O Governo português considera que «há ainda um longo caminho a percorrer para garantir o pleno respeito pela dignidade» das pessoas e a realização dos direitos humanos, cuja declaração universal celebra 66 anos esta quarta-feira.

Através de um comunicado do ministério dos Negócios Estrangeiros, o executivo afirma-se «consciente de que há ainda um longo caminho a percorrer para garantir o pleno respeito pela dignidade da pessoa humana e a realização universal dos direitos humanos», assinalando o 66.º aniversário da Declaração Universal dos Direitos do Homem.

Portugal, que em janeiro assumirá o cargo para que foi eleito no Conselho dos Direitos Humanos (CDH) das Nações Unidas, compromete-se a prestar «especial atenção às violações e aos abusos de direitos humanos ocorridos em situações de conflito, em particular aqueles perpetrados sobre os grupos mais vulneráveis, pugnando pela responsabilização dos autores destes crimes», cita a Lusa.

«A defesa da abolição da pena de morte será ainda uma matéria prioritária», afirma a nota do Palácio das Necessidades, que refere que Portugal «inspirar-se-á no facto de ter sido um dos países pioneiros a tomar este passo decisivo».

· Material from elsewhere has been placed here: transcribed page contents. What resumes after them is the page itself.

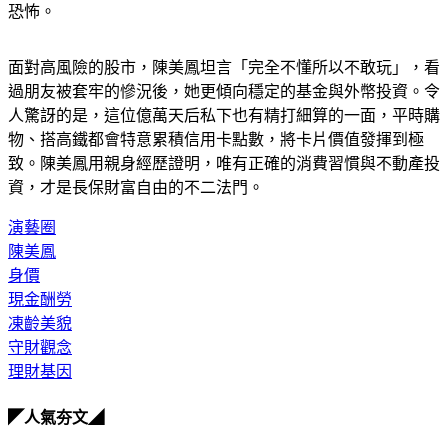
下一半，剩下的再花。」她嚴正警告自己絕不能透支，否則太
恐怖。
面對高風險的股市，陳美鳳坦言「完全不懂所以不敢玩」，看
過朋友被套牢的慘況後，她更傾向穩定的基金與外幣投資。令
人驚訝的是，這位億萬天后私下也有精打細算的一面，平時購
物、搭高鐵都會特意累積信用卡點數，將卡片價值發揮到極
致。陳美鳳用親身經歷證明，唯有正確的消費習慣與不動產投
資，才是長保財富自由的不二法門。
演藝圈
陳美鳳
身價
現金酬勞
凍齡美貌
守財觀念
理財基因
◤人氣夯文◢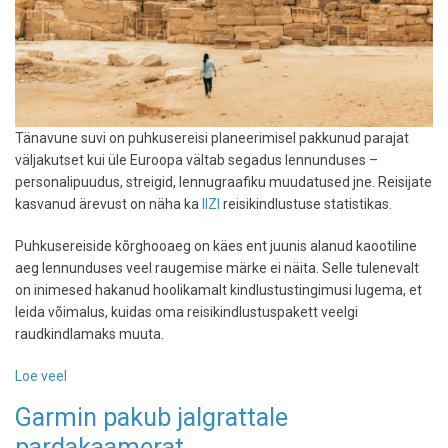
Tänavune suvi on puhkusereisi planeerimisel pakkunud parajat
väljakutset kui üle Euroopa vältab segadus lennunduses –
personalipuudus, streigid, lennugraafiku muudatused jne. Reisijate
kasvanud ärevust on näha ka
IIZI
reisikindlustuse statistikas.
Puhkusereiside kõrghooaeg on käes ent juunis alanud kaootiline
aeg lennunduses veel raugemise märke ei näita. Selle tulenevalt
on inimesed hakanud hoolikamalt kindlustustingimusi lugema, et
leida võimalus, kuidas oma reisikindlustuspakett veelgi
raudkindlamaks muuta.
Loe veel
-
Reisitõrkekindlustuse
Garmin pakub jalgrattale
vastu
pardakaamerat
tuntakse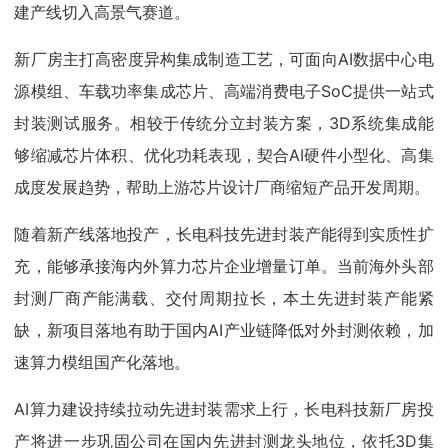
建产线切入高景气赛道。
新厂房主打高密度异构集成制造工艺，可面向AI数据中心电
源模组、车载功率集成芯片、高端消费电子SoC提供一站式
封装测试服务。相较于传统分立封装方案，3D系统集成能
够缩减芯片体积、优化功耗表现，契合AI硬件小型化、高集
成度发展趋势，帮助上游芯片设计厂商缩短产品开发周期。
随着新产线落地投产，长电科技先进封装产能得到实质性扩
充，能够承接海内外算力芯片企业增量订单。当前海外头部
封测厂商产能满载、交付周期拉长，本土先进封装产能紧
缺，新项目落地有助于国内AI产业链降低对外封测依赖，加
速算力模组国产化落地。
AI算力建设持续拉动先进封装需求上行，长电科技新厂房投
产将进一步巩固公司在国内先进封测龙头地位，依托3D集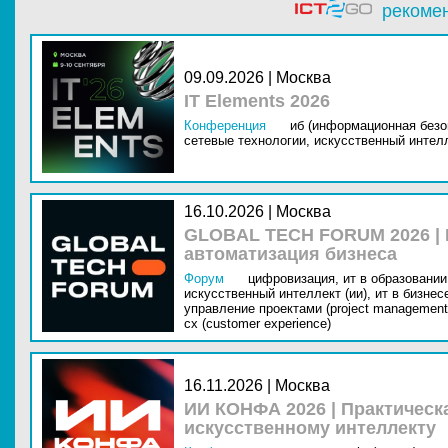
рекоме
09.09.2026 | Москва
IT Elements 2026
Конференция
иб (информационная безо
сетевые технологии,
искусственный интелл
16.10.2026 | Москва
GLOBAL TECH FORUM 2026 |
автоматизация бизнеса
Форум
цифровизация,
ит в образовании 
искусственный интеллект (ии),
ит в бизнес
управление проектами (project management
cx (customer experience)
16.11.2026 | Москва
ИИ КОНФА 2026 | Практическ
искусственному интеллекту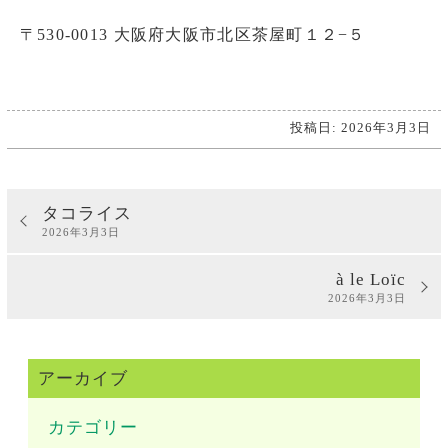
〒530-0013 大阪府大阪市北区茶屋町１２−５
投稿日: 2026年3月3日
タコライス
2026年3月3日
à le Loïc
2026年3月3日
アーカイブ
カテゴリー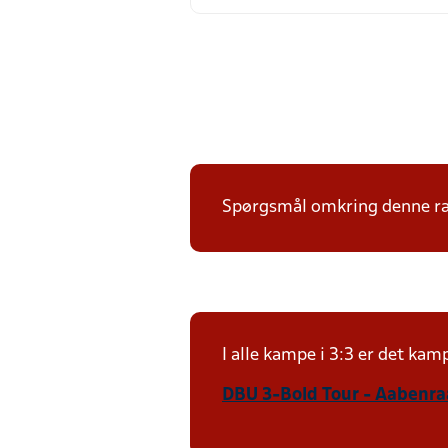
Spørgsmål omkring denne ræk
I alle kampe i 3:3 er det ka
DBU 3-Bold Tour - Aabenraa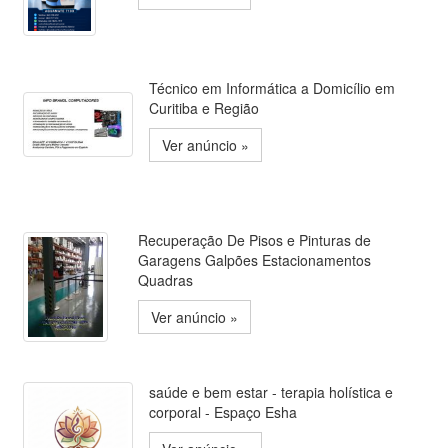
Técnico em Informática a Domicílio em
Curitiba e Região
Ver anúncio »
Recuperação De Pisos e Pinturas de
Garagens Galpões Estacionamentos
Quadras
Ver anúncio »
saúde e bem estar - terapia holística e
corporal - Espaço Esha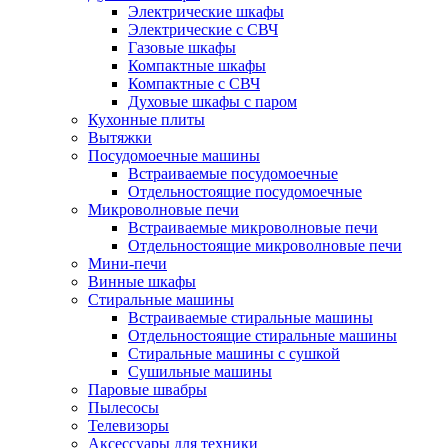
Электрические шкафы
Электрические с СВЧ
Газовые шкафы
Компактные шкафы
Компактные с СВЧ
Духовые шкафы с паром
Кухонные плиты
Вытяжки
Посудомоечные машины
Встраиваемые посудомоечные
Отдельностоящие посудомоечные
Микроволновые печи
Встраиваемые микроволновые печи
Отдельностоящие микроволновые печи
Мини-печи
Винные шкафы
Стиральные машины
Встраиваемые стиральные машины
Отдельностоящие стиральные машины
Стиральные машины с сушкой
Сушильные машины
Паровые швабры
Пылесосы
Телевизоры
Аксессуары для техники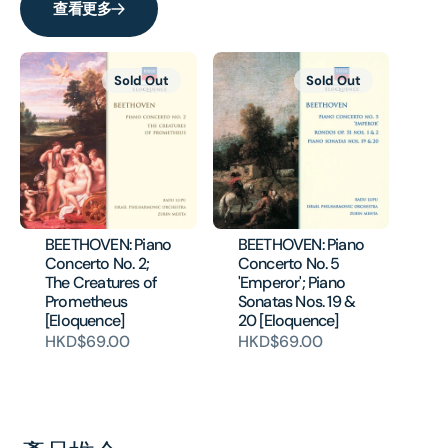
查看更多
Sold Out
Sold Out
BEETHOVEN: Piano
BEETHOVEN: Piano
Concerto No. 2;
Concerto No. 5
The Creatures of
'Emperor'; Piano
Prometheus
Sonatas Nos. 19 &
[Eloquence]
20 [Eloquence]
HKD$69.00
HKD$69.00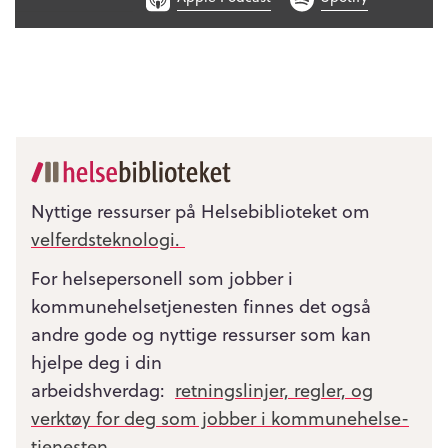
Nyttige ressurser på Helsebiblioteket om
velferdsteknologi.
For helsepersonell som jobber i
kommunehelsetjenesten finnes det også
andre gode og nyttige ressurser som kan
hjelpe deg i din
arbeidshverdag:
retningslinjer, regler, og
verktøy for deg som jobber i kommunehelse­
tjenesten.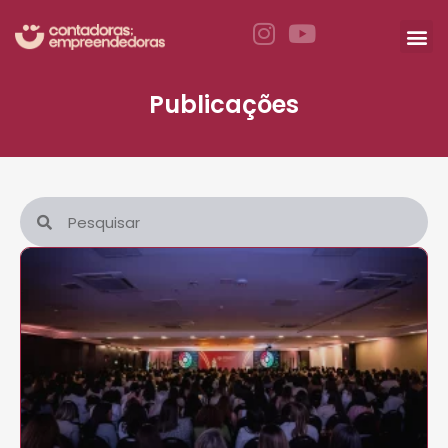
Publicações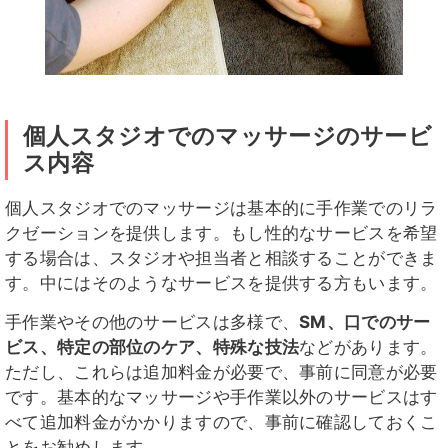
個人スタジオでのマッサージのサービ
ス内容
個人スタジオでのマッサージは基本的に手作業でのリラ
クゼーションを提供します。もし性的なサービスを希望
する場合は、スタジオや担当者と相談することができま
す。中にはそのようなサービスを提供する方もいます。
手作業やその他のサービスは多様で、
SM、口でのサー
ビス、特定の部位のケア、特殊な技法
などがあります。
ただし、これらは追加料金が必要で、事前に同意が必要
です。基本的なマッサージや手作業以外のサービスはす
べて追加料金がかかりますので、事前に確認しておくこ
とをお勧めします。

No CDH, o país «pautará a sua atuação pelo respeito dos princípios a que está vinculado pela Constituição da República Portuguesa, pela Declaração Universal dos Direitos do Homem e pelas convenções de direitos humanos de que é parte», menciona o ministério liderado por Rui Machete.

Portugal compromete-se ainda a exercer as suas funções «advogando o caráter individual, universal, indivisível, inalienável e interdependente dos direitos humanos, sejam civis, culturais, económicos, políticos ou sociais», e privilegiando o diálogo, «em coerência com a sua vocação universalista de abertura a todos os povos».

Entre as prioridades do mandato que exercerá durante três anos no CDH, o Governo português aponta também a continuidade da apresentação de resoluções sobre o direito à educação e sobre direitos económicos, sociais e culturais, a eliminação da violência contra as mulheres, a eliminação de todas as formas de discriminação e a proteção de pessoas e grupos mais vulneráveis e os direitos da criança.

Portugal foi eleito, com 184 votos favoráveis num universo de 193 países votantes, para o CDH, organismo da ONU que observa a proteção e a promoção internacional dos direitos humanos.

«Por ocasião do aniversário da Declaração Universal dos Direitos do Homem, Portugal reitera assim o seu empenho na prossecução dos nobres objetivos enunciados há 66 anos, pugnando para que o pleno respeito pelos direitos humanos e liberdades fundamentais seja, cada vez mais, uma realidade efetiva em todo o mundo», acrescenta ainda o comunicado.